Extract provided:

#####

Odd Even Linked List

Odd Even Linked List - Problem

Linked List Medium

Given the head of a singly linked list, group all the nodes with odd indices together followed by the nodes with even indices, and return the reordered list.

The first node is considered odd, and the second node is even, and so on.

Note: The relative order inside both the even and odd groups should remain as it was in the input.

You must solve the problem in O(1) extra space complexity and O(n) time complexity.

#####

Data lines:
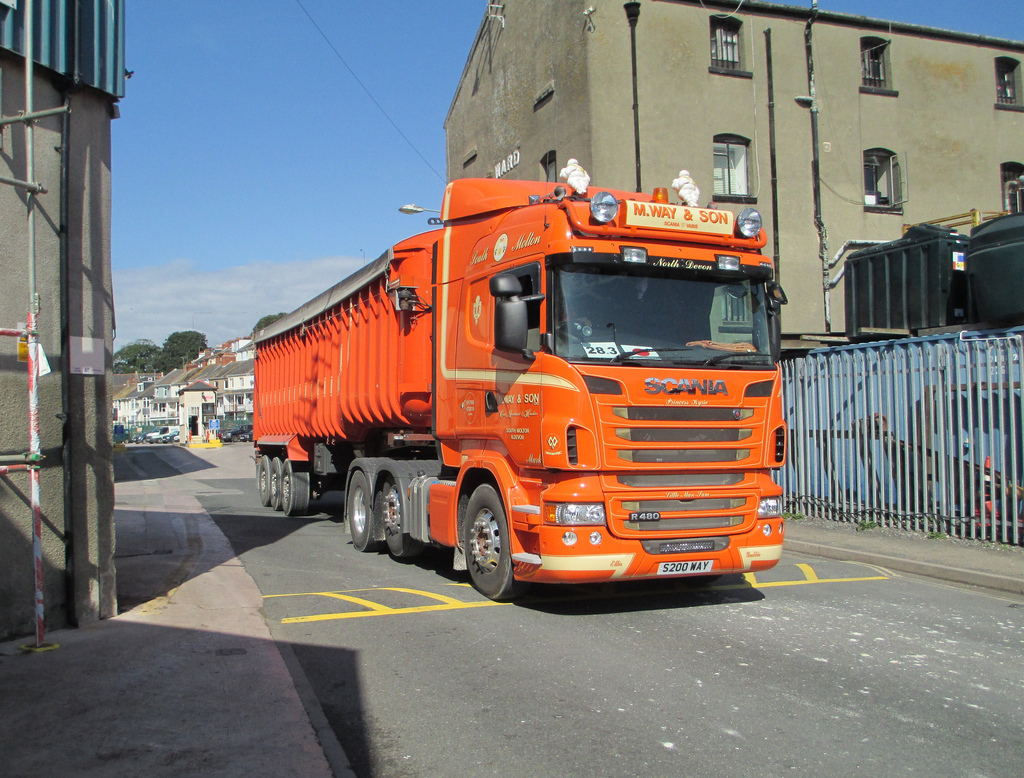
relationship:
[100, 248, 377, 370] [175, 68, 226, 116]
clouds in sky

#####

Given request A: Decide whether each statement agrees with the odd-even linked list problem, answering yes or no and quoting the words of the problem that decide it: (i) The first node counts as even. (ii) Within the odd and even groups, nodes keep the order they had in the input. (iii) A solution may use O(n) extra space.
Given request B: Write out, without changes, the part of the odd-even linked list problem that opens with the words containing "Linked List Medium" and closes with "even, and so on.".
The listing has no connection to the text.

Full output A:
(i) No: "The first node is considered odd, and the second node is even, and so on."
(ii) Yes: "The relative order inside both the even and odd groups should remain as it was in the input."
(iii) No: "You must solve the problem in O(1) extra space complexity and O(n) time complexity."

Full output B:
Linked List Medium

Given the head of a singly linked list, group all the nodes with odd indices together followed by the nodes with even indices, and return the reordered list.

The first node is considered odd, and the second node is even, and so on.